If Washington insists on promoting democracy in the Arab world, it should
learn from the various electoral experiences in the region. Where there are
strongly rooted non-Islamist parties, as in Morocco, the Islamists have a
harder time dominating the field. The same is true in non-Arab Turkey, where
the Islamist political party has moderated its message over time to contend
with the power of the secular army and with well-established, more secular
parties. Likewise, the diverse confessional mix of voters in Lebanon will
probably prevent Hezbollah and other Islamists from dominating elections
there. Conversely, where non-Islamist political forces have been suppressed,
as in Saudi Arabia and Bahrain, Islamist parties and candidates can command
the political field. Washington should take no comfort from the success of
ruling parties in Algeria, Egypt, and Yemen over Islamist challengers: once
stripped of their patronage and security apparatus, ruling parties do not
fare very well in democratic transitional elections.



The United States must focus on pushing Arab governments to make political
space for liberal, secular, leftist, nationalist, and other non-Islamist
parties to set down roots and mobilize voters.

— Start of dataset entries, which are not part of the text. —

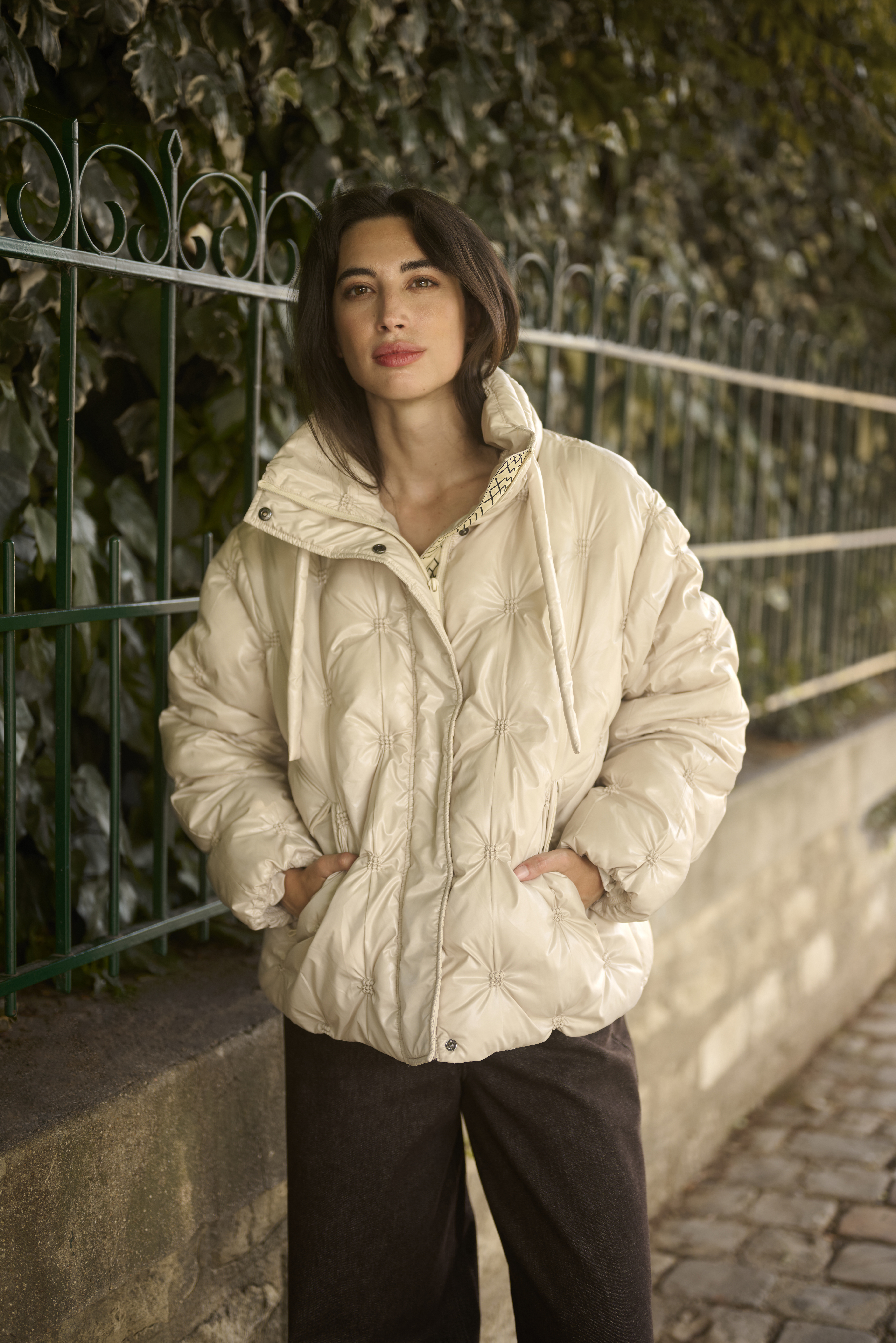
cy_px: 672
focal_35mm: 50
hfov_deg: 27.0
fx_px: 1867
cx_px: 448
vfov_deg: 39.6
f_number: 2
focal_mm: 50
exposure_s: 1/200
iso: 100
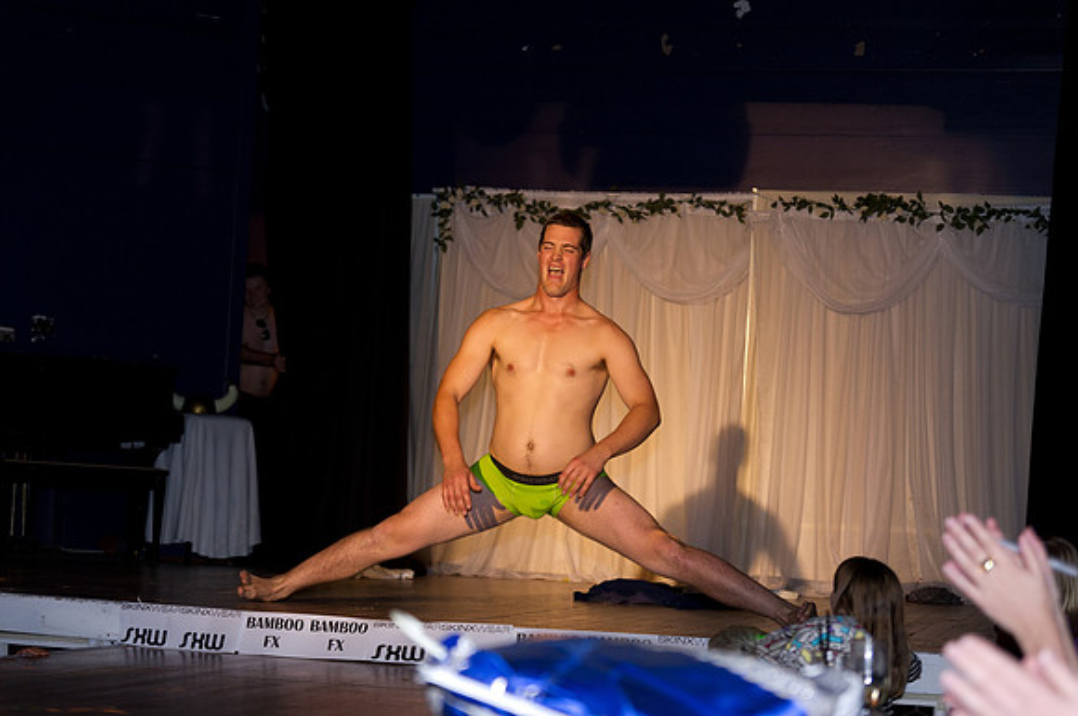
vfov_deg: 18.1
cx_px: 539
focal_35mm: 75
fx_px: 2243
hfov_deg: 27.0
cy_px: 358
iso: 400
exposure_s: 1/160
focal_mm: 50
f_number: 2.8
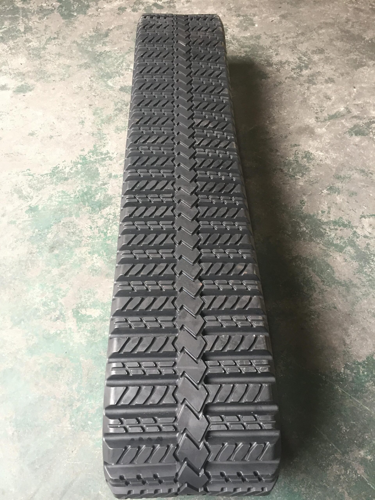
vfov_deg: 61.7
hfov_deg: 48.2
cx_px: 188
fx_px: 419
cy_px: 250
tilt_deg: -54.3
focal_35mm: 29
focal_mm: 4.15
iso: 100
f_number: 2.2
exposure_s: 1/33
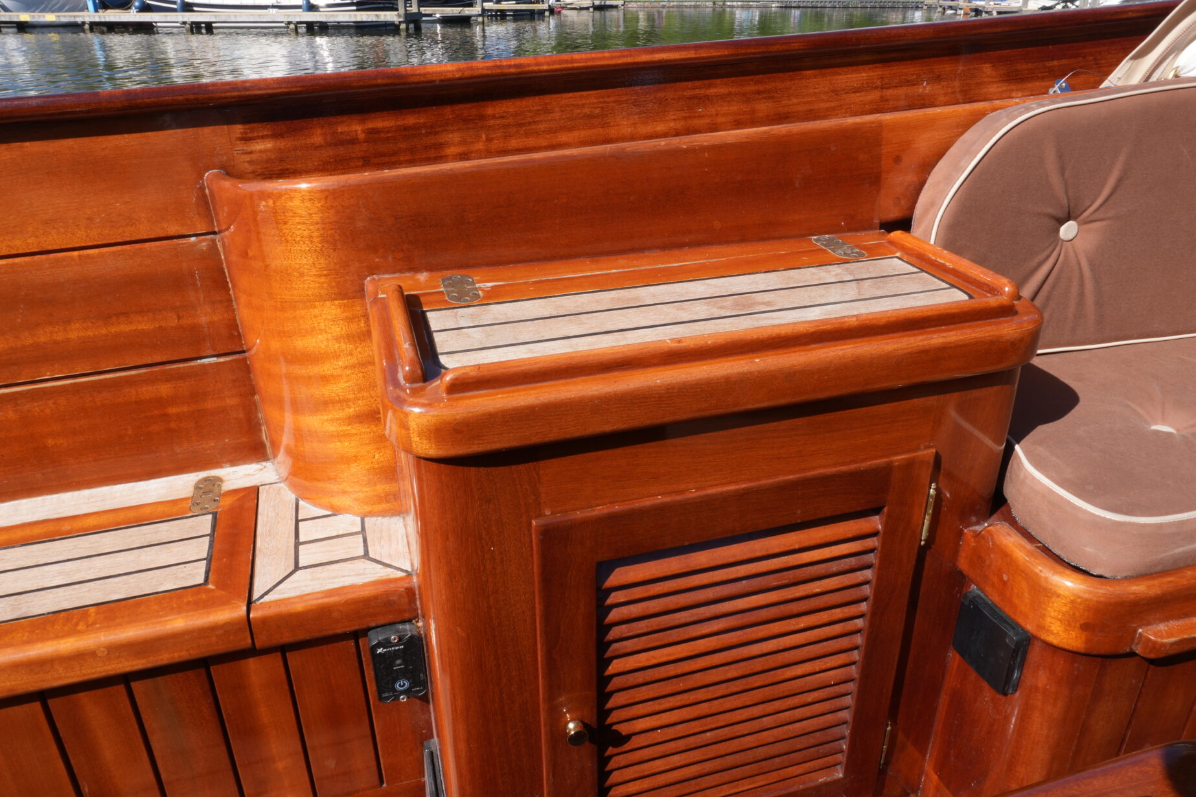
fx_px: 864
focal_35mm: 26
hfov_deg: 69.4
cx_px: 591
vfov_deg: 49.5
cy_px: 370
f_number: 22
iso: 125
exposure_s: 1/30
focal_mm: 16
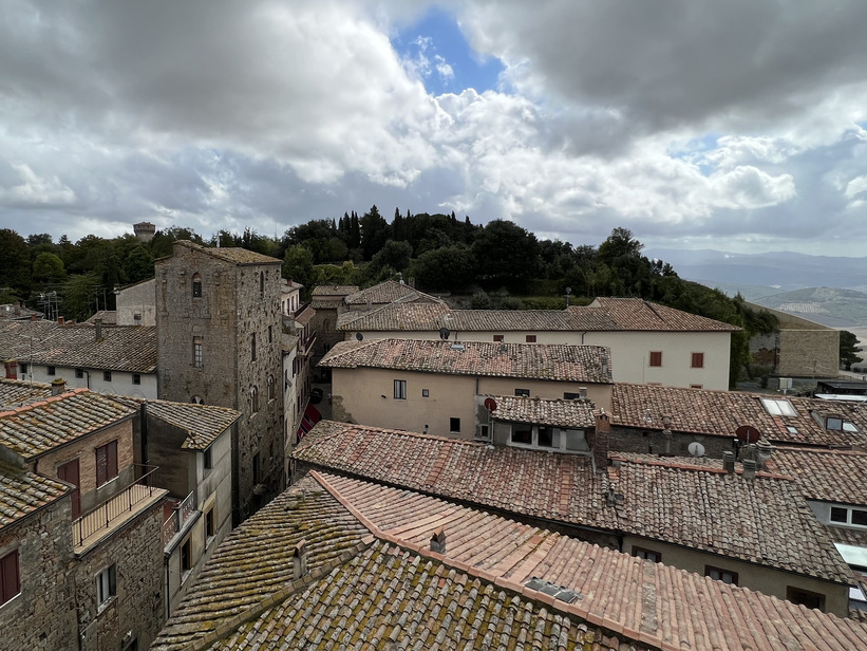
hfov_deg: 84.0
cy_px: 289
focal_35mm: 19
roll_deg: +0.2
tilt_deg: -3.6
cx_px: 362
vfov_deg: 68.5
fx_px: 476
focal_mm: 1.57
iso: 32
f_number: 1.8
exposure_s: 1/2660
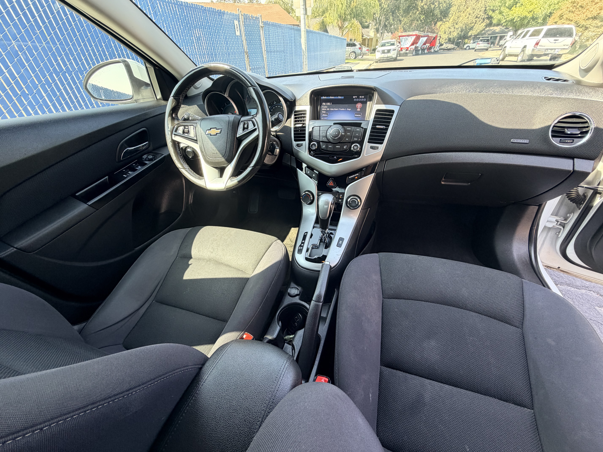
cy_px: 226
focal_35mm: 14
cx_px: 302
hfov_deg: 102.1
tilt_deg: -35.5
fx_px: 244
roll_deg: +4.4
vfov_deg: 85.7
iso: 125
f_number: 2.2
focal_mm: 2.22
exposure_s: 1/121
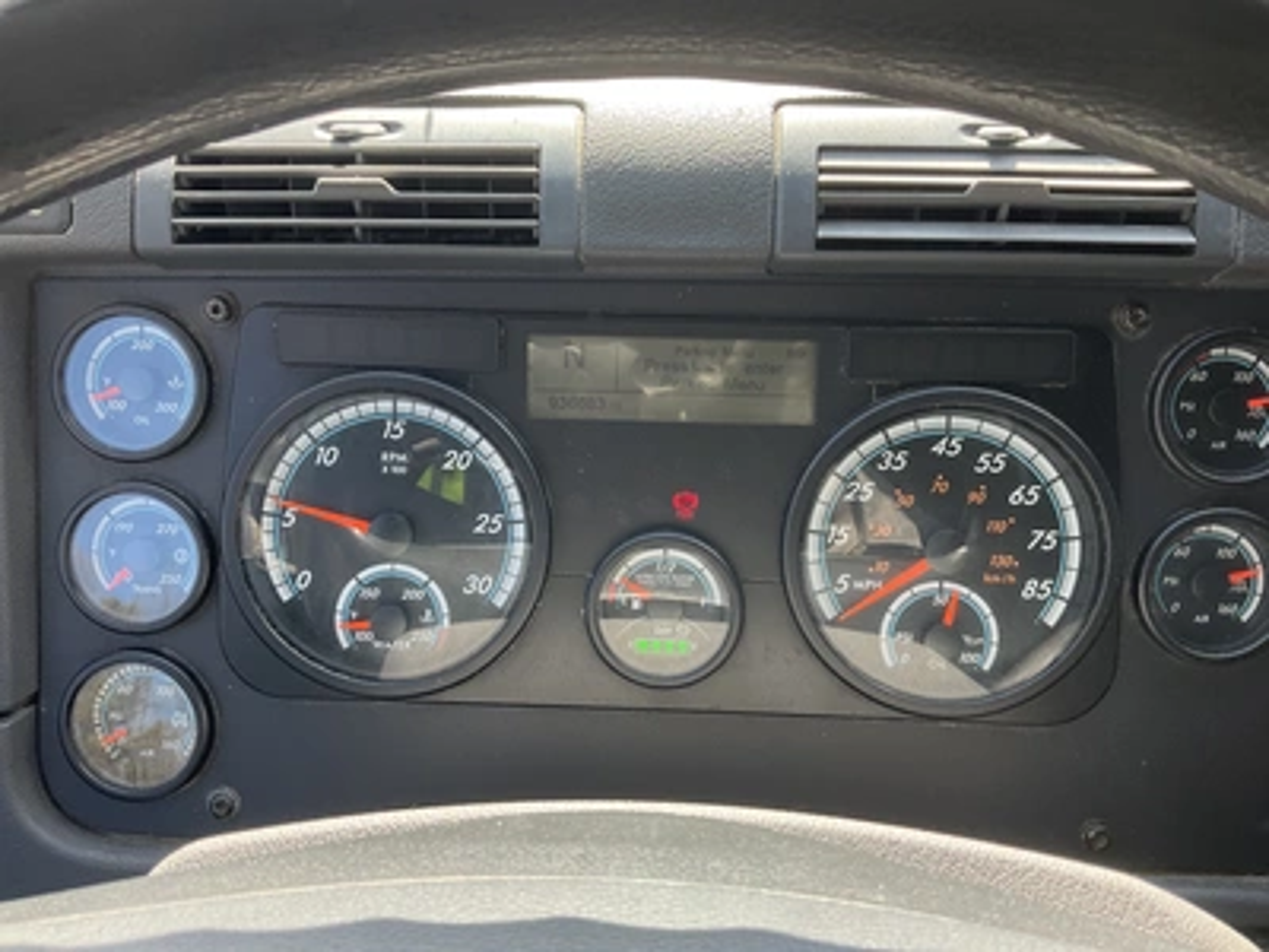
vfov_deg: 48.2
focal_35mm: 29
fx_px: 1063
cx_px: 634
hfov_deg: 61.7
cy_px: 476
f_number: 1.8
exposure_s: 1/122
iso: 40
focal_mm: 3
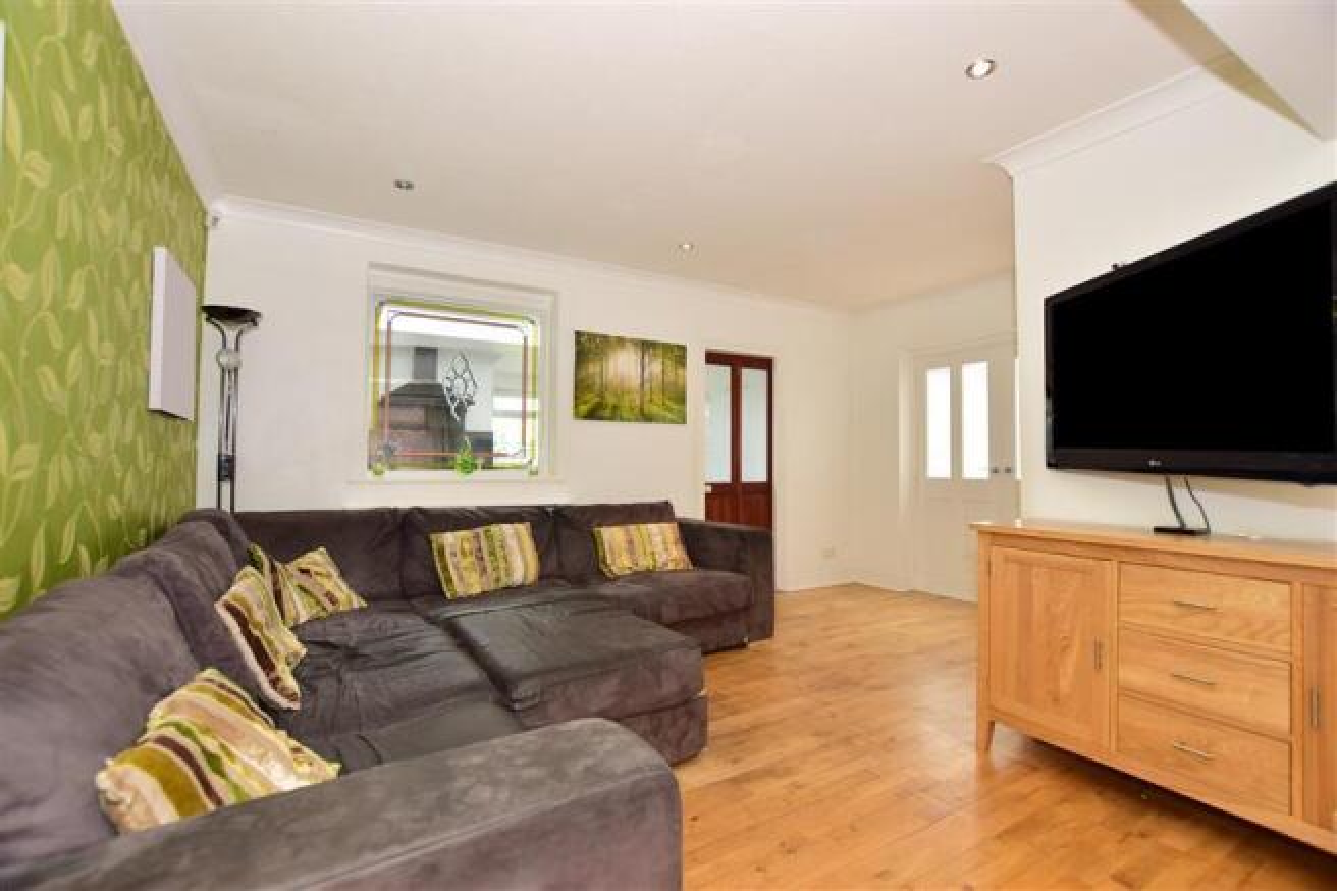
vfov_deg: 77.3
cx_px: 668
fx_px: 557
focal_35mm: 15
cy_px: 446
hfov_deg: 100.4
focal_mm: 10
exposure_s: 1/50
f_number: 5
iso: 200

Washington should support
those groups that are more likely to accept U.S. foreign policy and emulate
U.S. political values. The most effective way to demonstrate that support is
to openly pressure Arab regimes when they obstruct the political activity of
more liberal groups — as the administration did with Egypt after the
jailing of the liberal reformers Saad Eddin Ibrahim and Ayman Nour, and as
it should do with Saudi Arabia regarding the May sentencing of peaceful
political activists to long prison terms. But Washington will also need to
drop its focus on prompt elections in Arab countries where no strong,
organized alternative to Islamist parties exists — even at the risk of
disappointing Arab liberals by being more cautious about their electoral
prospects than they are.



Administration officials, including President Bush, have often stated that
the transition to democracy in the Arab world will be difficult and that
Americans should not expect quick results. Yet whenever the Bush
administration publicly defends democratization, it cites a familiar litany
of Muslim-world elections — those in Afghanistan, Iraq, Lebanon, the
Palestinian territories, and Saudi Arabia — as evidence that the policy is
working. It will take years, however, for non-Islamist political forces to
be ready to compete for power in these elections, and it is doubtful that
this or any other U.S. administration will have the patience to see the
process through. If it cannot show that patience, Washington must realize
that its democratization policy will lead to Islamist domination of Arab
politics. It is not only the focus on elections that is troubling in the
administration’s democracy initiative in the Arab world. Also problematic is
the unjustified confidence that Washington has in its ability to predict,
and even direct, the course of politics in other countries. No
administration official would sign on, at least not in public, to the naive
view that Arab democracy will produce governments that will always cooperate
with the United States. Yet Washington’s democracy advocates seem to assume
that Arab democratic transitions, like the recent democratic transitions in
eastern Europe, Latin America, and East Asia, will lead to regimes that
support, or at least do not impede, the broad range of U.S. foreign policy
interests. They do not appreciate that in those regimes, liberalism
prevailed because its great ideological competitor, communism, was
thoroughly discredited, whereas the Arab world offers a real ideological
alternative to liberal democracy: the movement that claims as its motto
“Islam is the solution.” Washington’s hubris should have been crushed in
Iraq, where even the presence of 140,000 American troops has not allowed
politics to proceed according to the U.S. plan. Yet the Bush administration
displays little of the humility or the patience that such a daunting task
demands. If the United States really does see the democracy-promotion
initiative in the Arab world as a “generational challenge,” the entire
nation will have to learn these traits.